12/01/2011

Politiquement correct?

rebel-without-a-cause3.jpgEditorial Radio Cité, 12 janvier 2011

Le politiquement correct, c’est quoi ?

C’est en tous les cas ce que souhaite un peu plus Patrice Mugny, Conseiller Administratif de la Ville de Genève. Il s’exprimait hier matin, à peu près à la même heure, sur les ondes d’une radio de service public, ''gargantuesquement'' subventionnée, la RSR. Le magistrat en charge de la culture et sur le départ, a vivement déploré le sort réservé aux hommes politiques, notamment durant l’émission phare de la Schweizer Fernsehen Eins, l’émission Arena. Pour Patrice Mugny, les politiciens se font parfois, je cite, traiter ‘’comme de la merde’’.

A l’ancien rédacteur en chef du Courrier de prendre à parti, le journaliste Pascal Décaillet et le sociologue Uli Windisch, qu’il affuble du terme ‘’pseudo intellectuel’’. Il les accusent, de créer un ‘’autre politiquement correct’’ à force de critiquer justement le ‘’politiquement correct’’ dont on aurait l’habitude. En clair, le politiquement incorrect d’autrefois devient le politiquement correct d’aujourd’hui.

Loin de moi, l’idée, ne serait-ce qu’infime, de prendre la défense des uns ou de l’autre, les comptes se règlent dans l’intimité, et on la souhaite chaude.

Non. La question de savoir ce qui est politiquement correct ou pas, a ressurgi, pas plus tard qu’en novembre dernier, lorsque le peuple s’est prononcé sur une certaine initiative sur le renvoi des étrangers criminels.

A l’époque, deux sons de cloches ou d’appel à la prière avaient alors résonné : de l’un, il fallait respecter l’omnisciente volonté populaire, de l’autre, il fallait s’indigner. Pour certains, il était justement devenu ‘’politiquement très incorrect’’ de bafouer la démocratie en affirmant que le peuple, bien que souverain, était tout simplement, crétin. Pour les autres, il était devenu, au contraire, ‘’politiquement incorrect’’ d’affirmer que l’UDC avait démocratiquement remporté le scrutin. Vous l’aurez saisi, ce que l’on appelle le ‘’politiquement correct’’ est un point de vue duquel on se place, un curseur qui est souvent du côté de la majorité.

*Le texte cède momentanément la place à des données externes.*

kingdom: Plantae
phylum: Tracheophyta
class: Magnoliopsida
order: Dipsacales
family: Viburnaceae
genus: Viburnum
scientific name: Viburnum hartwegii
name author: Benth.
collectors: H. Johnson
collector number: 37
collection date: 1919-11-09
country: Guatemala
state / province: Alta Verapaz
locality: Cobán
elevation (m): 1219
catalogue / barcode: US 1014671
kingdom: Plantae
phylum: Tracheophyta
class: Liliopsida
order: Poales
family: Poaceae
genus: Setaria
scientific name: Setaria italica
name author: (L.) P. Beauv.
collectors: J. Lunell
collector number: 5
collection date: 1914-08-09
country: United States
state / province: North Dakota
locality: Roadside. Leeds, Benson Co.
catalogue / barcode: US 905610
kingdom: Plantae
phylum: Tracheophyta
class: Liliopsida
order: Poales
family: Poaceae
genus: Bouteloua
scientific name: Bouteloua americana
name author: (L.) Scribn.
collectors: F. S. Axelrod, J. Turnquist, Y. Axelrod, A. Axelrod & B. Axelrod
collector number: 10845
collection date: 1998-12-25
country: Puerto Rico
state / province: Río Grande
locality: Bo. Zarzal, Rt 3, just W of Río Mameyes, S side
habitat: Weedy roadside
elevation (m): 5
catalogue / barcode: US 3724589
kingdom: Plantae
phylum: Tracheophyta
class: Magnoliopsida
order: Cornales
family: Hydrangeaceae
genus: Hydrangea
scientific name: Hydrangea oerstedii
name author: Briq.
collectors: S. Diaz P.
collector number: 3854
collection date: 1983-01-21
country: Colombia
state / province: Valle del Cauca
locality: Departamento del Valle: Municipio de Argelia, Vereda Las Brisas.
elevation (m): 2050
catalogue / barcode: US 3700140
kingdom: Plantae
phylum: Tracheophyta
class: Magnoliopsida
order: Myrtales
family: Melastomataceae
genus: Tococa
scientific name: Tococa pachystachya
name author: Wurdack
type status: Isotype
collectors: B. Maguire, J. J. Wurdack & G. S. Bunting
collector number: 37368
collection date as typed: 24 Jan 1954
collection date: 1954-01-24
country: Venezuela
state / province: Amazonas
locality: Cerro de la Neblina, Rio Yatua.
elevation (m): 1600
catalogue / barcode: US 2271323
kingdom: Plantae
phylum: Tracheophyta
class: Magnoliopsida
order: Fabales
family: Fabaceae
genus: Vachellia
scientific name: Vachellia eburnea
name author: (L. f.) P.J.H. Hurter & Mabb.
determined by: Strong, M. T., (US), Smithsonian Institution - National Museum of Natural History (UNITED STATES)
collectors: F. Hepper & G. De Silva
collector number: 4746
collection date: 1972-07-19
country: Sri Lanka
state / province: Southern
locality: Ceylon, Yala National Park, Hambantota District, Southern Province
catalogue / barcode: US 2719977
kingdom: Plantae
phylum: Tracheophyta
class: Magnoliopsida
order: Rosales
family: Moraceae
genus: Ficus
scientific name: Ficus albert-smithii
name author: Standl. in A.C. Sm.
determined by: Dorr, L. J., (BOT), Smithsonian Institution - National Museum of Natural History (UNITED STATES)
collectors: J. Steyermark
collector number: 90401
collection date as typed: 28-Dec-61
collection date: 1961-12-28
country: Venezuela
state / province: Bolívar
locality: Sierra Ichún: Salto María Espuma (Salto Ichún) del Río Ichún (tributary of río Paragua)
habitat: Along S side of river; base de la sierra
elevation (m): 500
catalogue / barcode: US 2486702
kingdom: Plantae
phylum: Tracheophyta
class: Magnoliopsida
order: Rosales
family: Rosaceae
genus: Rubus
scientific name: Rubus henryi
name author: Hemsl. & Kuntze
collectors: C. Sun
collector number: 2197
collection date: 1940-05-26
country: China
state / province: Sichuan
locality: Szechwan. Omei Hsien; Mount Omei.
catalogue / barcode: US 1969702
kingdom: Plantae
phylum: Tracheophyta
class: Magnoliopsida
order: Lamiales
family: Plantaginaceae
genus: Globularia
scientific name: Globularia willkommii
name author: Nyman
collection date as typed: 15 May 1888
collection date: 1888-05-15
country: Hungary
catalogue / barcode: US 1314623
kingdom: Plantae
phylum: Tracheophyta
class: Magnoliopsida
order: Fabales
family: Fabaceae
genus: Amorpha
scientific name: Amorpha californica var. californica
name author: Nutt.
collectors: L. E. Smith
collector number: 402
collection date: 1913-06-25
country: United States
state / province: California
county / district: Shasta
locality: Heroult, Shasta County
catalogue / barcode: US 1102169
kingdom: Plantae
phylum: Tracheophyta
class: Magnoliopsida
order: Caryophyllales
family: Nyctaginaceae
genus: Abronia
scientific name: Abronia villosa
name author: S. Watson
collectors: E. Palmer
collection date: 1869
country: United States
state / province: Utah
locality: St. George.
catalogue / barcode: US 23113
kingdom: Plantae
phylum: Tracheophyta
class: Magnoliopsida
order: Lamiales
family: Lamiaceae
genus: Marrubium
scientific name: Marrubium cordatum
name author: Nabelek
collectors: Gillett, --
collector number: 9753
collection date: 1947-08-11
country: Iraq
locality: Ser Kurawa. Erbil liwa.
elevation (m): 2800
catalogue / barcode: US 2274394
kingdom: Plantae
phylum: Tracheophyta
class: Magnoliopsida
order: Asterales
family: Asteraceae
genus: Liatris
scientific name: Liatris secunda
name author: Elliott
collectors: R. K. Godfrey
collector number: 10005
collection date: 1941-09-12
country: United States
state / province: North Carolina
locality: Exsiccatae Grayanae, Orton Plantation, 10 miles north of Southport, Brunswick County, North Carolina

Hors la majorité, aujourd’hui, elle dérange, elle agace, elle suscite de l’urticaire, à en croire la réaction des vaincus du 28 novembre dernier. Aujourd’hui, le premier parti de Suisse, c’est l’UDC. Est-ce le parti politiquement correct d’aujourd’hui? Je n’en sais rien, le terme ‘’correct’’ est une valeur normative.

Retournons à nos moutons, très Cher Monsieur Mugny. Vous avez, bien évidemment, le droit de fustiger le traitement réservé aux hommes politiques, c’est vrai, le respect n’a pas d’âge et d’époque ; c’est vrai également, vous avez le droit de vous en prendre à ces journalistes qui gâchent le plaisir du travail acharné des notables qui en leur âmes et conscience consacrent, bien évidemment, leur vie à satisfaire le citoyen ; vous avez également le droit enfin, de ne lire ni les journaux, ni d’écouter la radio.

Je me permettrais juste de vous rappeler cette époque où vous aussi, vous étiez membre actif d’une certaine culture alternative, journaliste engagé, puis politicien de combat. Cette époque édénique où le politiquement incorrect vous semblait être une qualité. Cet éden que vous semblez avoir abandonné. Un peu comme un jeune acteur brûlant les planches pour exister, qui à force de côtoyer les étoiles aurait cessé de tourner les yeux vers le public et lui-même.

Le politiquement incorrect s'oublierait-il avec le pouvoir?

Le rideau s’est fermé. Votre dernière saynète avec. Bon vent à vous. Monsieur Mugny.